Safety Considerations To Mitigate The Risks Of Misconnections With Small-Bore Connectors Intended For Enteral Applications

Small-bore connectors provide a mechanism for the connection between a variety of medical devices including those with enteral and non-enteral (e.g., intravenous) applications. Small-bore Luer connectors can freely connect to many different medical devices.

Connectors can be used for the following device types:

  • Intravascular Devices

  • Breathing Systems And Driving

  • Urethral/Urinary Devices

  • Hypodermic Applications

  • Limb Cuff Inflation Devices

The use of common connector designs, such as Luer connectors, has led to unintended connections between devices that have different intended uses and has resulted in serious and sometimes fatal consequences to patients.

Following are few Safety Considerations to Mitigate the Risks of Misconnections with Small-bore Connectors Intended for Enteral Applications

  • Misconnections can occur when a connector on a medical device performing a specific function is unintentionally or intentionally attached to a connector from another medical device that performs a completely different function.

  • Human factor errors coupled with widespread use of Luer connectors may promote misconnections of enteral to nonenteral devices.
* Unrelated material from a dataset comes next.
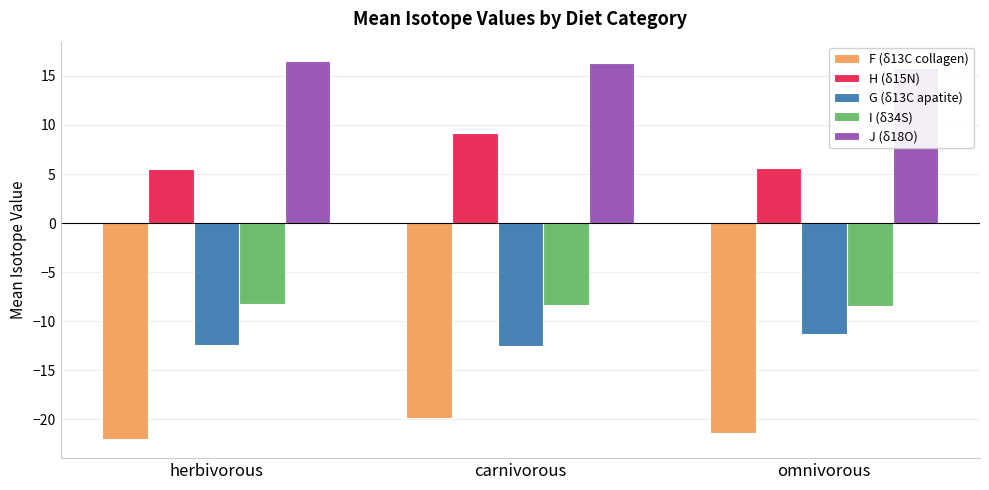

What is the value of the G (δ13C apatite) bar at the 2nd from the left?

-12.5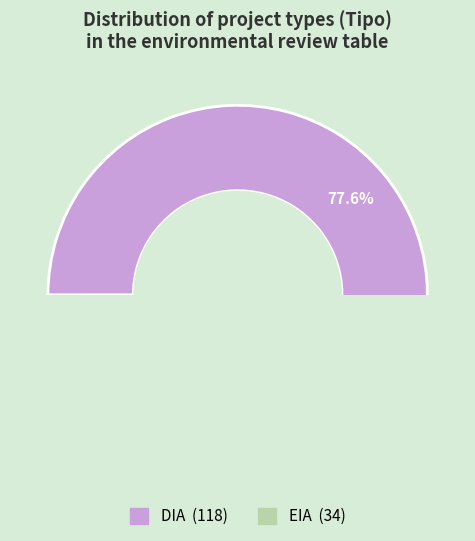

Which has a higher value, DIA or EIA?

DIA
  • Regarding testing, to demonstrate non-inter-connectable characteristics, the proposed connector should not provide a secure connection with a non-enteral connector when assembled with moderate force. Threaded connectors should be tested clockwise and counter clockwise.

  • Color-coding, labeling, and tagging or imprinting (e.g., “feeding only,” “medication only”) on the device, by themselves, are not sufficient to mitigate health concerns from enteral misconnection. For connectors for which noninter-connectability has been demonstrated, color-coding, labeling, and tagging or imprinting on the connector could also be incorporated into the product design.

  • Side port connectors that are used for flushing and/or drug administration be tested similarly to the enteral connectors.

  • The Enteral labeling, including the instructions for use, should not include the terms “enteral-only” and “Non-IV.”

  • In addition, for the connectors for which noninterconnectability is demonstrated, labeling and tagging or imprinting (e.g., “feeding only,” “medication only”) on the connector could be incorporated into the product design.

  • Information regarding the potential to misconnect with other device applications should be included as a warning in the instructions for use.